Las empresas en el nuevo frente del ciberespacio
Lejos de ser un problema exclusivo de los Estados o de las ONG, el reclutamiento digital interpela de forma directa a las compañías privadas y a los gremios empresariales. En un entorno donde las plataformas digitales median la vida social, la empresa es hoy un actor ético y estratégico que puede –y debe– asumir un papel preventivo.
- Responsabilidad digital corporativa: así como existe responsabilidad social frente al medio ambiente, hoy urge reconocer la protección infantil en el entorno digital como parte de la sostenibilidad empresarial. Incluir políticas de ciberprotección en manuales de buen gobierno es un paso ineludible.
- Diseño ético de contenidos y campañas: las marcas que interactúan con públicos juveniles a través de videojuegos, apps o redes sociales deben auditar sus contenidos y segmentaciones. Los mismos algoritmos que potencian ventas también pueden exponer a menores a contactos de riesgo.
- Inversión en educación digital: empresas y gremios pueden financiar programas de alfabetización mediática y ciberciudadanía, fortaleciendo la capacidad crítica de niños y adolescentes para identificar riesgos digitales.
- Alianzas público-privadas: los gremios empresariales tienen capacidad de influencia para articular esfuerzos con ministerios de educación, defensa y TIC, así como con la sociedad civil, construyendo protocolos de alerta temprana frente a casos de reclutamiento digital.
Videojuegos y redes sociales: zonas de riesgo
Los entornos de gaming en línea como Free Fire o Fortnite se han convertido en plataformas de contacto inicial donde los reclutadores evalúan liderazgo, obediencia y destrezas de menores. A través de chats integrados y misiones, la gamificación de la violencia crea una zona intermedia entre entretenimiento y preparación ideológica.
En paralelo, redes como TikTok e Instagram amplifican esta vulnerabilidad mediante algoritmos de recomendación que exponen a los menores a contenidos que predisponen contactos de riesgo. Tal como advierte Vega y Gómez (2022), este no es un accidente algorítmico, sino una función estructural de sistemas sin regulación ética clara.

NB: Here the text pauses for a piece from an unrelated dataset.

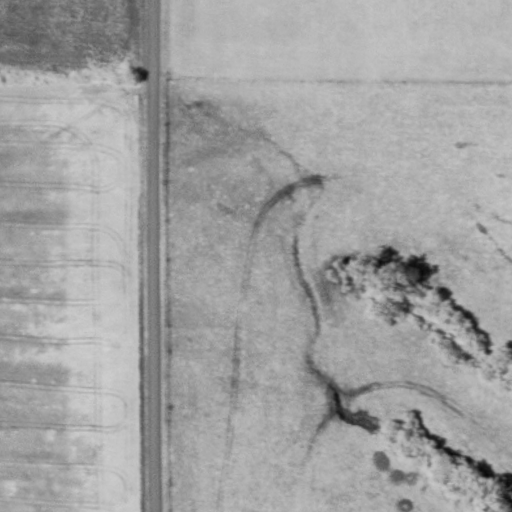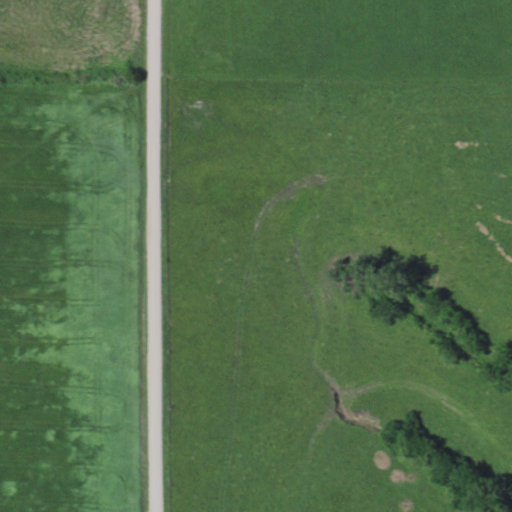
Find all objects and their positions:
road: (158, 255)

El papel de las agremiaciones empresariales
Las cámaras de comercio, asociaciones industriales y clústeres empresariales poseen canales de legitimidad y alcance que pueden convertirse en barreras de protección frente a este fenómeno. Sus aportes clave serían:
- Crear observatorios empresariales de infancia digital, que recopilen y difundan alertas.
- Exigir a plataformas tecnológicas mayor transparencia algorítmica en el manejo de datos de menores.

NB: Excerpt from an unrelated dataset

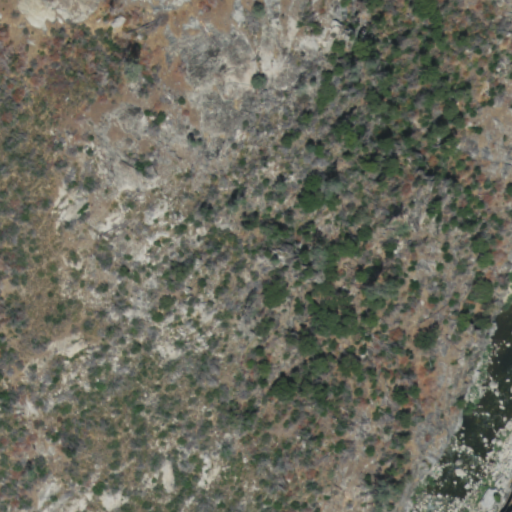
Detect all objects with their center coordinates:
river: (483, 441)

- Impulsar certificaciones de “entorno digital seguro” en empresas de entretenimiento, apps y medios.
- Visibilizar buenas prácticas empresariales en prevención de riesgos digitales para menores.
Reflexión final: la empresa como garante del pacto social
El reclutamiento digital de menores no es un problema periférico, sino el síntoma de una crisis más profunda: la erosión del pacto social que reconoce a la infancia como territorio protegido.
Si las empresas y gremios desean mantener su licencia social para operar, deben comprender que su rol no se limita a generar utilidades, sino también a blindar a la infancia frente a las narrativas criminales que se infiltran en los mismos canales donde construyen su comunicación digital.
El desafío es claro: no basta con vender en redes, hay que proteger en redes.
La ética digital será, en los próximos años, un diferencial competitivo y un imperativo moral para las compañías que quieran ser parte de una economía sostenible y una sociedad segura.